Several questions to consider in monitoring and responding to transportation costs:

  • When is freight cost incurred?

Companies must monitor both inbound and outbound freight costs, which average 3 percent of gross sales on inbound and 7 percent of net sales on outbound. In the event a business monitors only outbound freight, it could miss a significant opportunity.

  • Why are companies trending toward drop shipments?

Drop shipments are more prevalent in the distribution industry because the supply chain management technique can result in significant savings. They reduce inventory carrying costs and transportation associated with the shipment.

  • Can modes of transportation impact state nexus?
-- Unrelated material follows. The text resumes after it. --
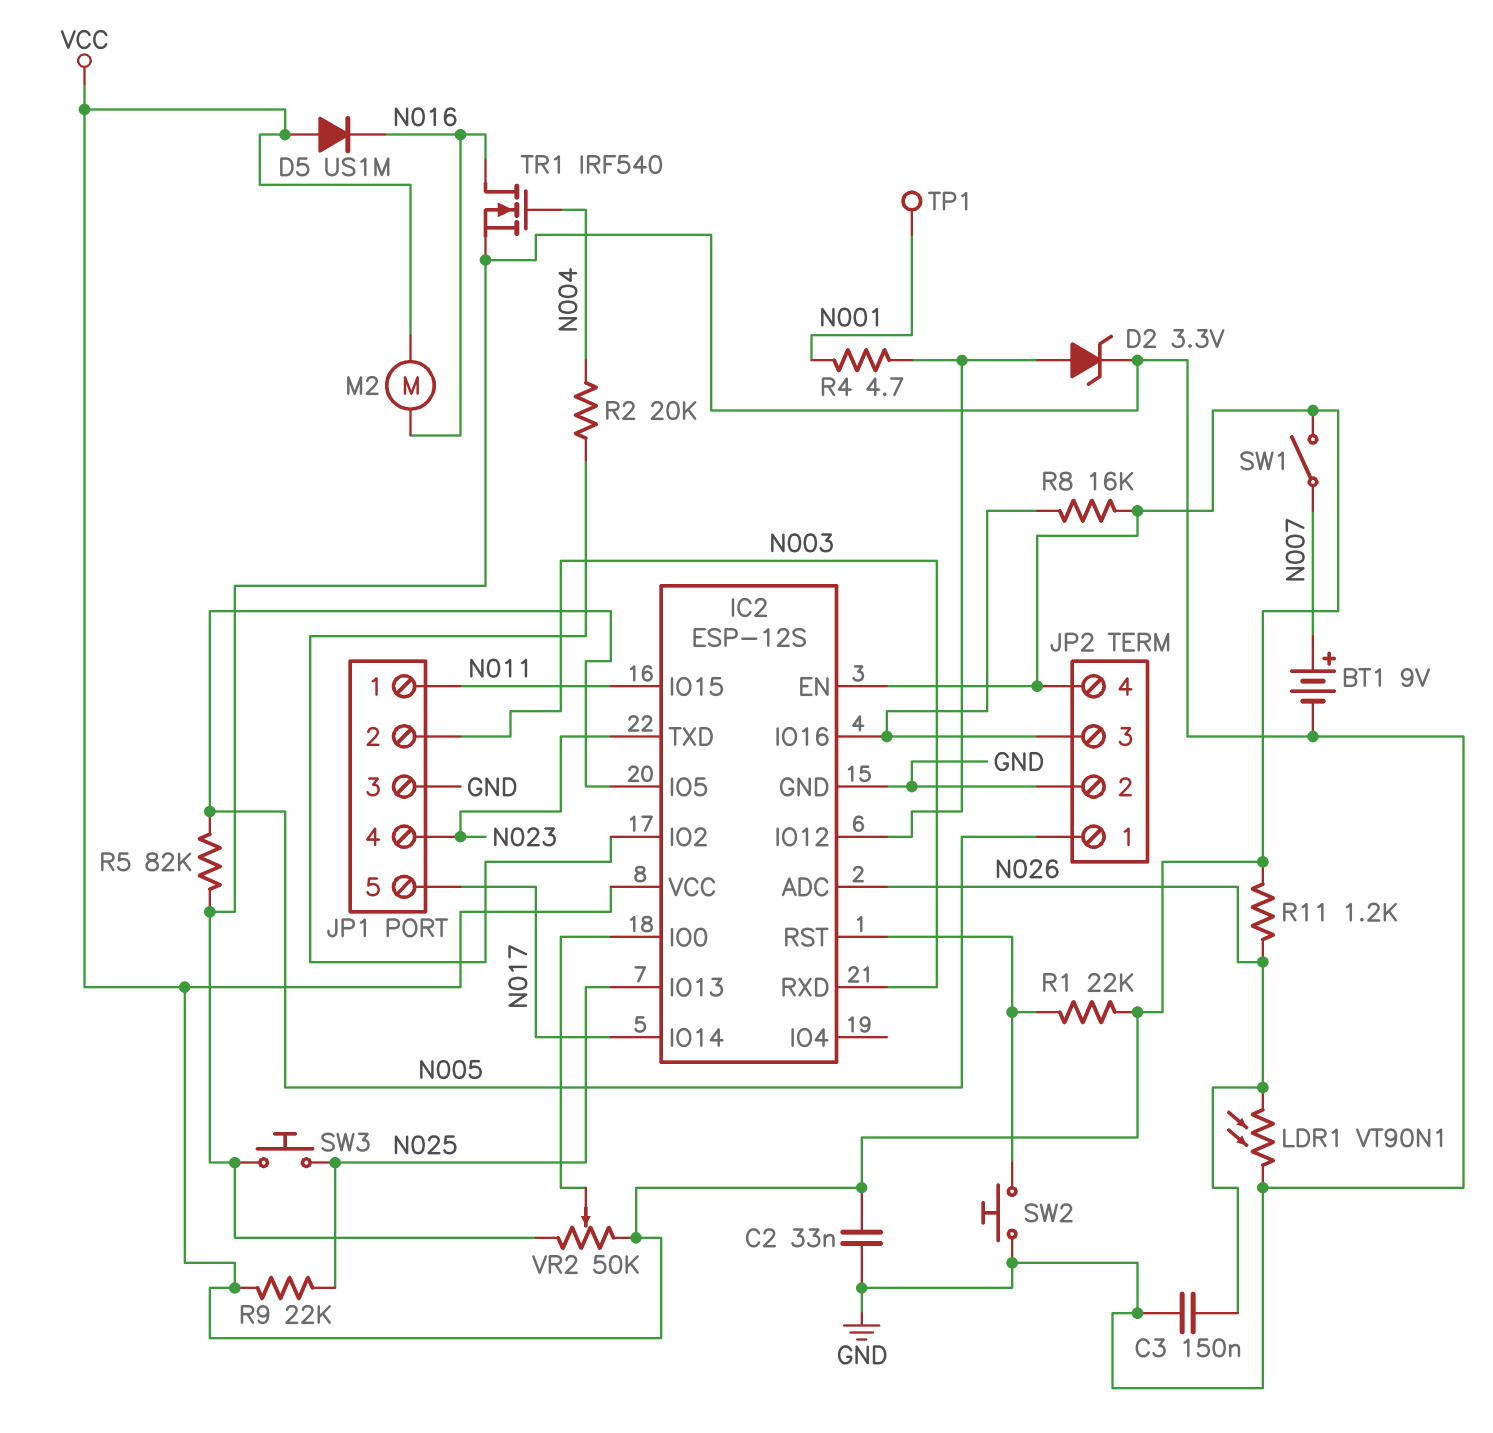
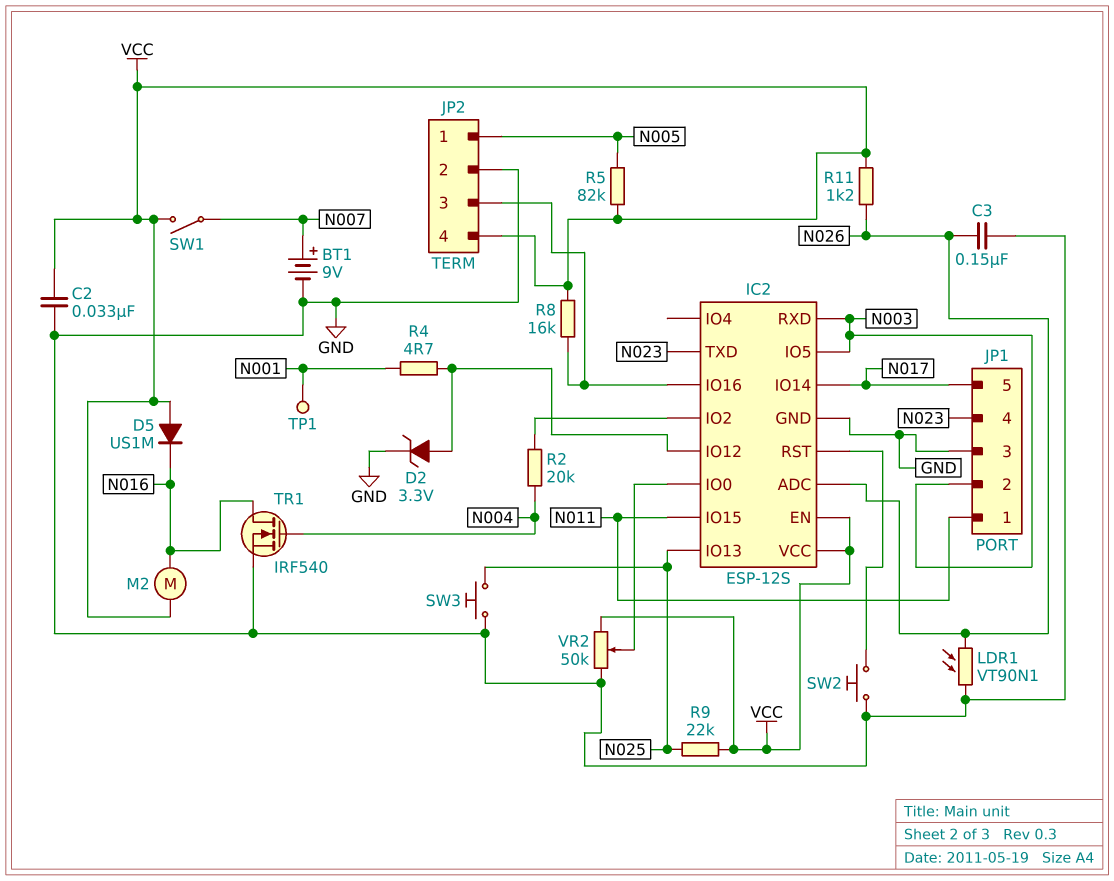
IC2 pin IO5: N005 -> N003
R1: 22k (IC2/RST, VCC) -> none
R5: 82k (GND, N005) -> 82k (N005, VCC)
Creating nexus can be an unanticipated outcome of conducting business in more than one jurisdiction. Public Law 86-272 addresses the imposition of a net income tax as a result of specific activities being conducted within a state. The law addresses shipping goods via common carrier or the United States Postal Service as opposed to company vehicles. The use of company vehicles for the delivery of goods must be taken into account when considering state nexus issues.

The distribution industry encompasses a wide array of product lines ranging from food, beverage, building materials, chemicals, medical equipment, and many more. Although the end product may be diverse, the challenges and opportunities pertaining to managing transportation costs are fairly similar.